Anyway, the way I saw it, I had three clear choices in dealing with the missing button.

First, I could drive back across town, confront the salesperson, and try to convince her that I really was that unobservant so as not to notice the missing button when I tried on the jacket in the store, and that it didn't pop off after I left. That seemed like a confrontational time-suck to me.

Second, I could do nothing. Who's going to notice a missing cuff button on a suit? It's not like I walk around with my hands in a perpetual attitude of prayer whilst suit-clad. And if someone did notice, I could tell them that I have all my suits tailored that way...just call it my special eccentricity. The downside is that my wife would likely be the one to notice and she's already on top of my special eccentricities.
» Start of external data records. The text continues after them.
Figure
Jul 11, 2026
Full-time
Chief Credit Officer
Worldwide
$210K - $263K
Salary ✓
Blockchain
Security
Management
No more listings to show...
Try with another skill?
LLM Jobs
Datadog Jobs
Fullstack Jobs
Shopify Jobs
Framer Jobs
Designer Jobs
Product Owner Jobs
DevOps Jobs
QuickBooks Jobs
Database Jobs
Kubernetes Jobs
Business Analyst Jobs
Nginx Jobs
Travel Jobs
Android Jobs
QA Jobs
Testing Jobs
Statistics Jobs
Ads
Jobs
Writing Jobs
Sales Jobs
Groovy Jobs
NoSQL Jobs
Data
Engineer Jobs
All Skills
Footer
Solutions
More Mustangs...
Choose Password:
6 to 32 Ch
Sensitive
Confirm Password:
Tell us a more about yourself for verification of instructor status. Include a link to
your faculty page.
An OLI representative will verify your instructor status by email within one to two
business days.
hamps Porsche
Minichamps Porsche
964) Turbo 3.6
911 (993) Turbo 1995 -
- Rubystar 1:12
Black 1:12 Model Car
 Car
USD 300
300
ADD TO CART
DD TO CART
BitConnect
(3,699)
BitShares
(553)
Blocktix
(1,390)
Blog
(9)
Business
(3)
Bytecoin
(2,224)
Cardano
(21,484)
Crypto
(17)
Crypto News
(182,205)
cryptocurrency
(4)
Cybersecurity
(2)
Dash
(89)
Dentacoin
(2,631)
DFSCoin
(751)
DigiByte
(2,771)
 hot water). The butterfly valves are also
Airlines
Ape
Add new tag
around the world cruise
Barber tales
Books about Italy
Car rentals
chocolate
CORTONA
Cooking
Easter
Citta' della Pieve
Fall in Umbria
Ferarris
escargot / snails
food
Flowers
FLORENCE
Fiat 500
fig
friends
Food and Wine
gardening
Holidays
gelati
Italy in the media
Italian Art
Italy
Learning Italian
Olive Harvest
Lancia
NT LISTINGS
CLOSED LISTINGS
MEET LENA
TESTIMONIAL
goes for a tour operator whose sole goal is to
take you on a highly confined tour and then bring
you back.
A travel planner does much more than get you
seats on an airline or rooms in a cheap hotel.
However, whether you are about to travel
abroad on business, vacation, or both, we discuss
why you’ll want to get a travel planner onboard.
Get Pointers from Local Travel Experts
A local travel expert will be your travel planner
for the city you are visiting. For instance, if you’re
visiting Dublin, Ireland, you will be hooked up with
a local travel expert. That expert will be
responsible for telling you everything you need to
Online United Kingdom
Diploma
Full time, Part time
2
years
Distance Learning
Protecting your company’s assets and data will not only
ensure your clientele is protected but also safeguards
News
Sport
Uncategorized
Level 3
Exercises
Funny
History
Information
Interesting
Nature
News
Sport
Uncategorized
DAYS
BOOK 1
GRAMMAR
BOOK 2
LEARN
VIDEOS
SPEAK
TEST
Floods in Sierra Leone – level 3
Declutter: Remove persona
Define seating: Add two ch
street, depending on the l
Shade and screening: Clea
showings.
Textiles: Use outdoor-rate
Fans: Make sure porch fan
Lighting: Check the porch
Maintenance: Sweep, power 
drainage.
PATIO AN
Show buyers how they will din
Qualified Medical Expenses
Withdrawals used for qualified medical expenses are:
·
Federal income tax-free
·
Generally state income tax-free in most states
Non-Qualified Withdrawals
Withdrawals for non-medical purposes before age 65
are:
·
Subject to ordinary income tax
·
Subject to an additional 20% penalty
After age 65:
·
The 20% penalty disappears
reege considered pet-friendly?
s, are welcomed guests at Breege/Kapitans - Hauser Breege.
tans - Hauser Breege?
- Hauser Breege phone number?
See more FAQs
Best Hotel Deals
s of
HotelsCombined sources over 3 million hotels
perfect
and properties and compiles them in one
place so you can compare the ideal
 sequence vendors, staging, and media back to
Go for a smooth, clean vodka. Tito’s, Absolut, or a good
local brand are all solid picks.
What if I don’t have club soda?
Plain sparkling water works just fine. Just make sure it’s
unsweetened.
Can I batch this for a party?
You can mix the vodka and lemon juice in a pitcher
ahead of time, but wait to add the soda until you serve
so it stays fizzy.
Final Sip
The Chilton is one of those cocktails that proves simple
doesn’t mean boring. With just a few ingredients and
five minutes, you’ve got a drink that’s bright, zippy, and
The third choice was the clear winner. I snipped off the corresponding button on the other cuff with the scissors from my mini-Swiss army knife, thereby addressing two needs: the need for button balance, and the need to play with knives. (Fortunately, it was the top button that was missing; it would have looked odd - even for me - to have two identically-missing buttons in the middle of the series.) As an added bonus, I now have an extra button, so I've got that going for me.

Before you go judging me (especially you ladies), look me in the eye and tell me that you've never performed similar surgery on your own apparel. Yeah, that's what I thought.